Monitoring the progress of paper-based divorce: an update from Bury St Edmunds
21 June 2018
Jordans Family Law (Lexis Nexis)
In his Sir Henry Brooke annual lecture, titled 'The Age of Reform', given on 7 June 2018, the Lord Chief Justice, Lord Burnett of Maldon said:
'Significant reforms of the civil and family courts have been tested via pilot schemes, such as the online civil money claims pilot – commonly, if inaccurately, referred to as the online court – the probate pilot scheme and the online divorce pilot scheme. These pilots are working well.
'First, I mention the online divorce pilot. The pilot has now moved to general availability since 1 May. Over 600 applications were received in the first week and a total of 2,600 as of this Monday. In the paper-based world, an uncontested divorce requires a petitioner to fill out a form and file it with the court.'
Just how is the paper-based world of divorce doing? I decided to approach my local divorce centre and have been monitoring its progress.
The divorce centre for London & the South East at Bury St Edmunds (BSE) had a processing timescale on 19 June, as follows: 'Our current work position is
We are currently processing:
• Petitions received on 4 June 2018 • Acknowledgement of Service received on 14 May 2018
• applications for Decree Nisi received on 14 May 2018
• Correspondence and emails received on 23 May 2018
• Form A's received on 29 May 2018
• Consent order applications received on 29 May 2018
• Decree Absolutes received on the day
The Judiciary are currently processing:
• Applications for Decree Nisi received on 23 April 2018. Once seen by Judiciary which will take approximately 29 Days, the administration staff will then process the decision within 28 days. If the application is granted a pronouncement date will be set for a further 4-5 weeks on from processing.
• Applications received on 30 May 2018, the answer to these will be processed by the admin team in approximately 59 working days from that day.'
I spoke to a senior official at the Courts Service about these issues. It seems that certain strategies are already in place aimed at reducing the backlog. Some inroads appear to have been made this month in the issue of petitions and in the judiciary processing applications. However, a backlog with administrative staff of 59 working days is alarming. I understand that there will be an announcement shortly.

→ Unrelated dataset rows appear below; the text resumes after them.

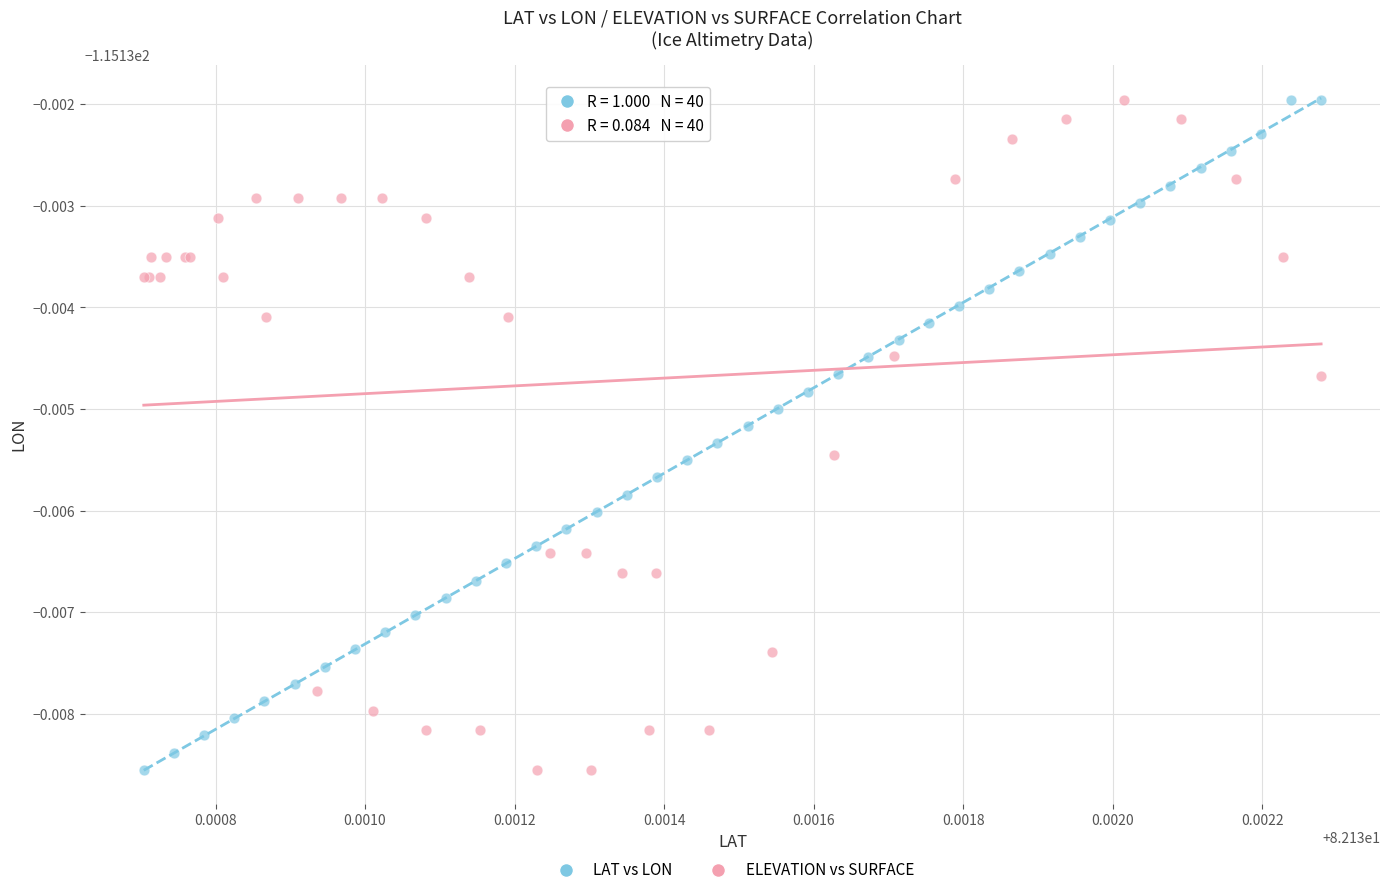

What are all the series names shown in the legend?

LAT vs LON, ELEVATION vs SURFACE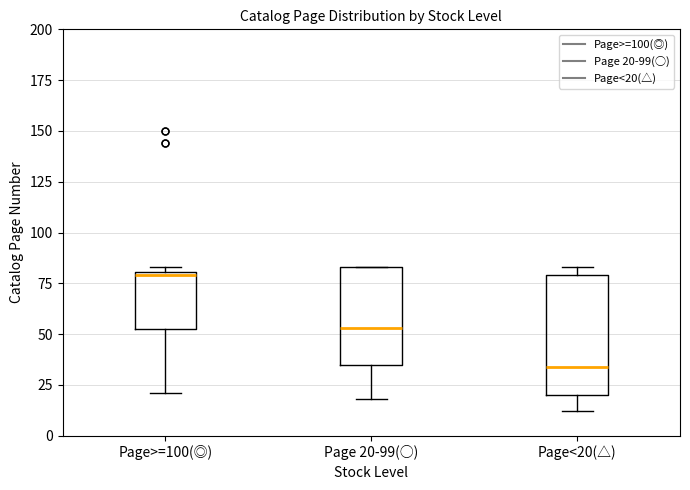

Reading left to right, transcribe this box plot: for each box, give where its median line is, the range the box spans, and where its two whiskers end, as read against the y-axis. The values are not printed on the chart, so give them approximately, as read against the axis.

Page>=100(◎): median 80 (just below the box's upper edge), box 55 to 80, whiskers 20 to 85
Page 20-99(○): median 55, box 35 to 85, whiskers 20 to 85
Page<20(△): median 35, box 20 to 80, whiskers 10 to 85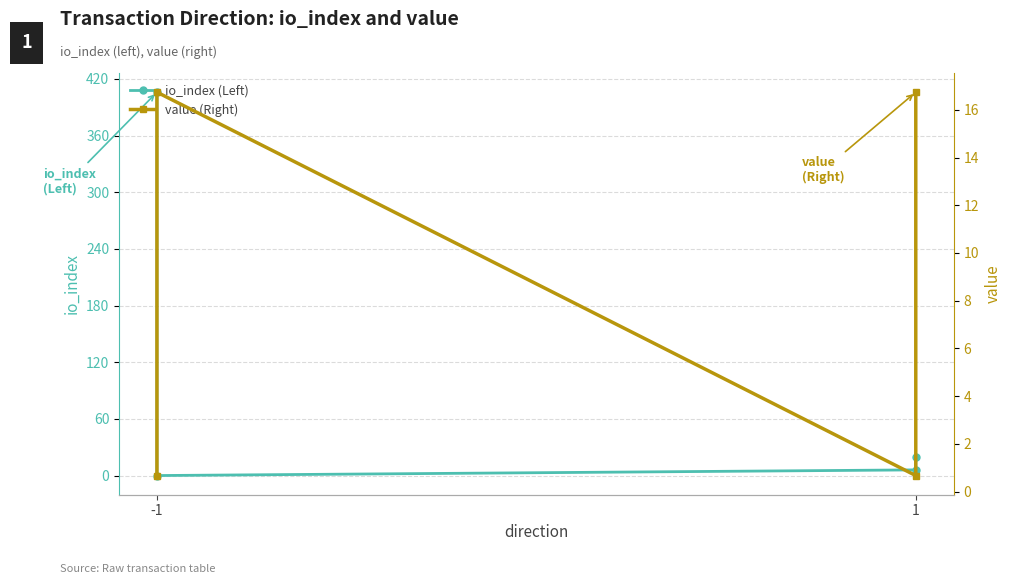

Which has a higher value, -1 or -1?

-1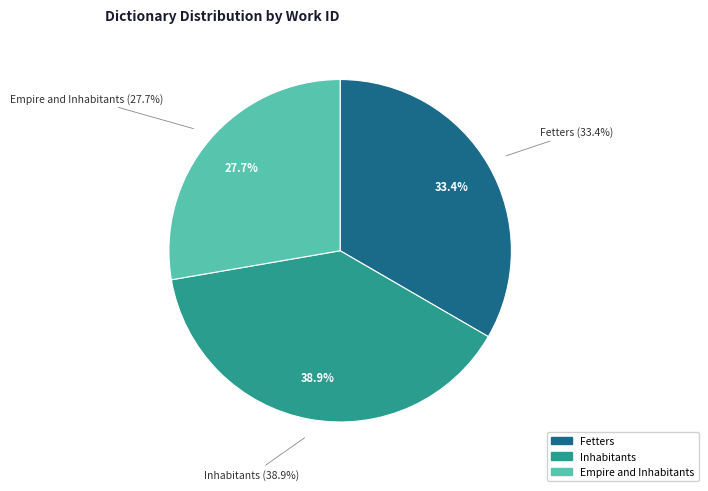

Rank the categories by value from highest to lowest.

Inhabitants, Fetters, Empire and Inhabitants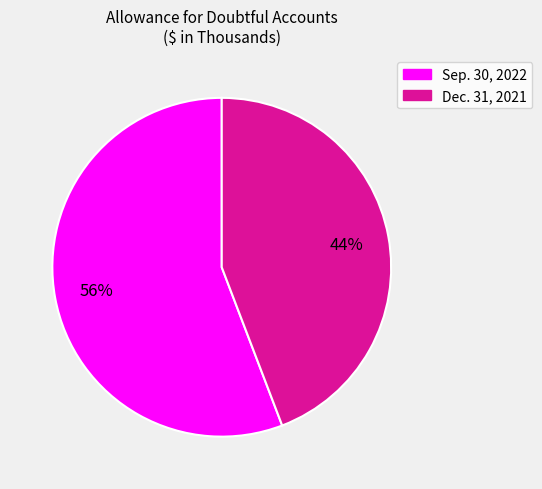

Does any single category account for the majority?

Yes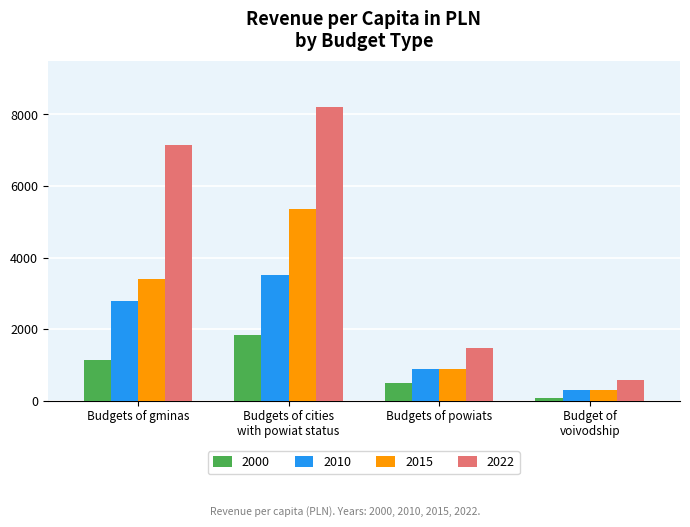

Reading right to left, extract all data points from this chart.

2000: Budget of
voivodship=61	Budgets of powiats=481	Budgets of cities
with powiat status=1822	Budgets of gminas=1132
2010: Budget of
voivodship=308	Budgets of powiats=887	Budgets of cities
with powiat status=3515	Budgets of gminas=2791
2015: Budget of
voivodship=299	Budgets of powiats=870	Budgets of cities
with powiat status=5343	Budgets of gminas=3394
2022: Budget of
voivodship=562	Budgets of powiats=1472	Budgets of cities
with powiat status=8211	Budgets of gminas=7155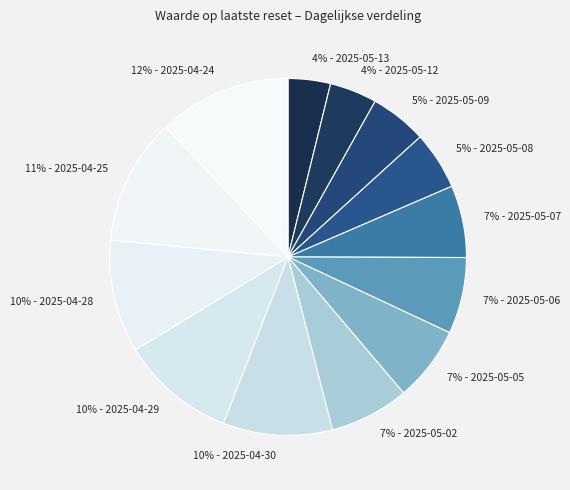

How many segments does this pie chart have?

13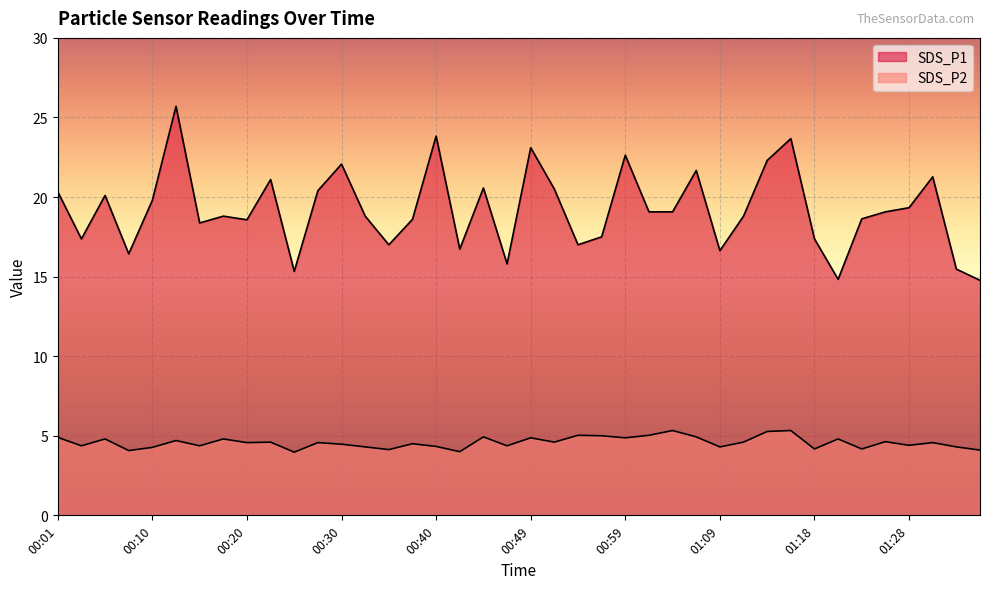

What is the difference between the SDS_P2 values at 00:59 and 00:18?

0.1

In the meantime, I took the matter up directly with Susan Acland-Hood, CEO of HM Courts & Tribunals Service (HMCTS), with responsibility for delivery of its major modernisation programme. Her response was:
'We know this is not good enough – we have been short of staff in Bury, but should have picked up the issues earlier – we are now using extra staff (and help from other divorce centres) to sort this, and you should start to see improvement soon.'
So I checked again today, 21 June, with BSE’s ‘on demand’ information bulletin which was launched in November 2015. The daily bulletin, which came about from a suggestion made at a Law Society event, is intended to show the work position at the divorce centre and provides general information to assist practitioners. The intention was to enable solicitors and others to assess when work sent to the divorce centre will be processed, and reduce the need to telephone or write for progress updates. The result when I looked? It had not been updated for two days.
The Lord Chief Justice is right to be positive about online divorce but there are clouds on the horizon this summer. The National Audit Office, which visited Nottingham divorce centre amongst other courts, said in its report 'Early progress in transforming courts and tribunals', that HMCTS faces a daunting challenge in delivering the scale of technological and cultural change necessary to modernise the justice system and achieve required savings. It is behind where it expected to be at this stage of its ambitious reform programme.
It added that HMCTS estimates there will be a funding shortfall of £61m in future years, assuming that HM Treasury agrees that all previous years’ underspends can be carried forward. Without this agreement, the funding gap could be £177m.